Latitude: 51.7051 / 51°42'18"N
Longitude: -0.6111 / 0°36'40"W
OS Eastings: 496068
OS Northings: 201617
OS Grid: SP960016
Mapcode National: GBR F5W.2B5
Mapcode Global: VHFS9.CD8Q
Plus Code: 9C3XP94Q+2G
Entry Name: Chesham Underground Station including water tower to south and signal box to south-east
Listing Date: 20 July 2011
Grade: II
Source: Historic England
Source ID: 1401704
Also known as: Chesham Underground station
ID on this website: 101401704
Location: The Broadway, Buckinghamshire, HP5
County: Buckinghamshire
Civil Parish: Chesham
Built-Up Area: Chesham
Traditional County: Buckinghamshire
Lieutenancy Area (Ceremonial County): Buckinghamshire
Church of England Parish: Great Chesham
Church of England Diocese: Oxford
Tagged with: London Underground station Station located on surface
Underground railway station, opened 1889.

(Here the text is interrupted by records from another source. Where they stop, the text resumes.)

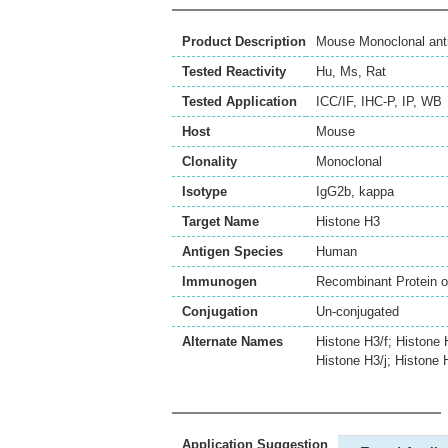
Product Description
Mouse Monoclonal ant
Tested Reactivity
Hu
,
Ms
,
Rat
Tested Application
ICC/IF
,
IHC-P
,
IP
,
WB
Host
Mouse
Clonality
Monoclonal
Isotype
IgG2b, kappa
Target Name
Histone H3
Antigen Species
Human
Immunogen
Recombinant Protein 
Conjugation
Un-conjugated
Alternate Names
Histone H3/f; Histone 
Histone H3/j; Histone 
Application Suggestion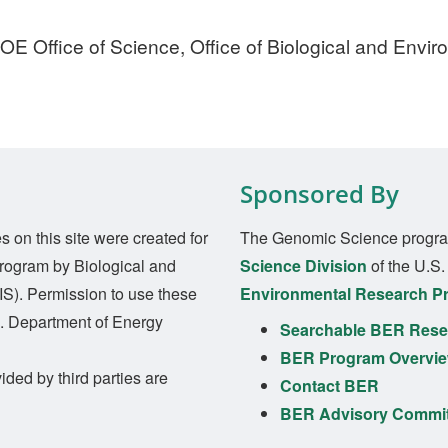
E Office of Science, Office of Biological and Envi
Sponsored By
on this site were created for
The Genomic Science progra
rogram by Biological and
Science Division
of the U.S
S). Permission to use these
Environmental Research P
S. Department of Energy
Searchable BER Resea
BER Program Overvi
ided by third parties are
Contact BER
BER Advisory Commi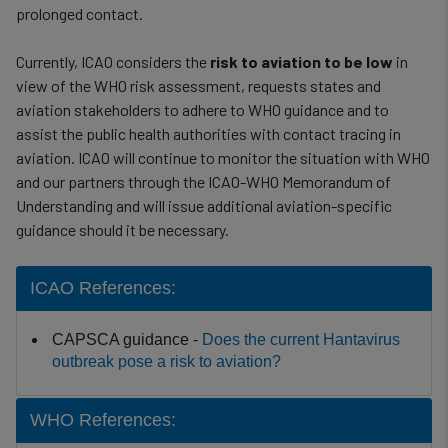
prolonged contact.
Currently, ICAO considers the
risk to aviation to be low
in
view of the WHO risk assessment, requests states and
aviation stakeholders to adhere to WHO guidance and to
assist the public health authorities with contact tracing in
aviation. ICAO will continue to monitor the situation with WHO
and our partners through the ICAO-WHO Memorandum of
Understanding and will issue additional aviation-specific
guidance should it be necessary.
ICAO References:
CAPSCA guidance -
Does the current Hantavirus
outbreak pose a risk to aviation?
WHO References: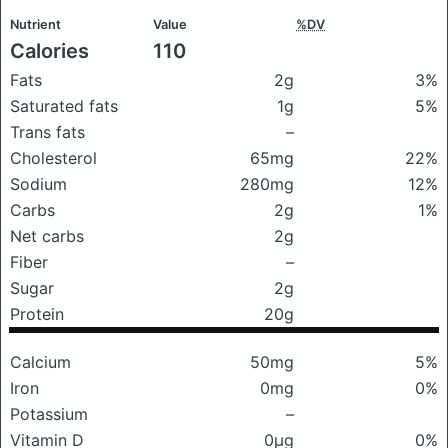
Nutrient
Value
%DV
Calories
110
Fats
2g
3%
Saturated fats
1g
5%
Trans fats
–
Cholesterol
65mg
22%
Sodium
280mg
12%
Carbs
2g
1%
Net carbs
2g
Fiber
–
Sugar
2g
Protein
20g
Calcium
50mg
5%
Iron
0mg
0%
Potassium
–
Vitamin D
0μg
0%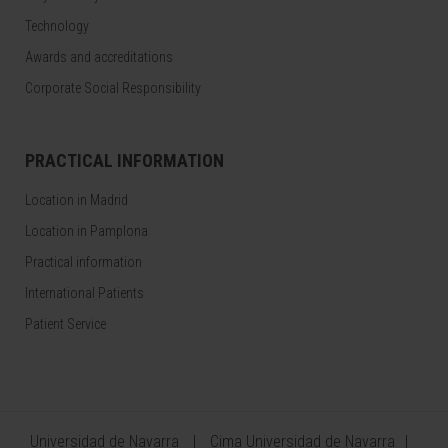
Technology
Awards and accreditations
Corporate Social Responsibility
PRACTICAL INFORMATION
Location in Madrid
Location in Pamplona
Practical information
International Patients
Patient Service
Universidad de Navarra
Cima Universidad de Navarra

Underground railway station, opened 1889.
MATERIALS: Entrance building of stock brick with Welsh slate roof; platform canopy with cast-iron columns and timber valancing.
PLAN: L-shaped entrance building with booking hall in short return section to north and offices, waiting room and toilets in longer arm to south. Single canopied platform.
EXTERIOR: Entrance building's short façade to station forecourt has two cross-casement windows with moulded stone heads and cills, flanking central doorway set beneath an off-centre canopy supported on two timber posts with curved braces (the middle post has been removed). Low hipped roof with two brick stacks. Single platform with four-bay canopy, the latter comprising a ridge-and-furrow roof supported on cast-iron columns and decorative openwork spandrel-brackets.
INTERIORS: Booking hall has original fireplace, cornice and matchboard panelling, vertical to dado height and horizontal above. Waiting room has modern tiles below dado but original boarding and cornice above. Original boarded partitions in gents' toilets.
SUBSIDIARY FEATURES: Square brick water tower to south, treated as a Classical composition with keystone relieving arches and dentil course, surmounted by a large iron tank. Timber signal box on brick base opposite platform, with curved eaves brackets and hipped slate roof.
The Metropolitan Railway was the world's first underground line, opened in 1863 to ease surface traffic congestion and provide a passenger link between London's main northern railway termini at Paddington, Euston and Kings Cross. From the late 1860s the Metropolitan began to expand gradually through the northern suburbs and into the countryside beyond, where the company reaped large profits from the development of commuter housing. Harrow was reached in 1880 and Rickmansworth in 1885, with the extension to Chesham opening in July 1889; in 1892, however, the line was further extended from Chalfont to Amersham and Aylesbury, leaving the four-mile Chesham section as a shuttle-operated branch line which still operates, although a direct service to Central London is now planned. The booking hall interior was partly remodelled in the 1980s with the introduction of the Underground Ticketing System, but otherwise the buildings have seen little alteration. Measured from Charing Cross, Chesham is the most distant from central London of all the stations on the Underground network.
Chesham Station, built for the Metropolitan Railway in 1889, is listed at Grade II for the following principal reasons:
* Architectural interest: the most complete surviving example of a late-C19 rural Metropolitan station;
* Historic interest: a vivid reminder of the Metropolitan Railway's early expansion into London's rural hinterland.
* Ensemble value: the station building, signal box and water tower form an unusually coherent and intact group.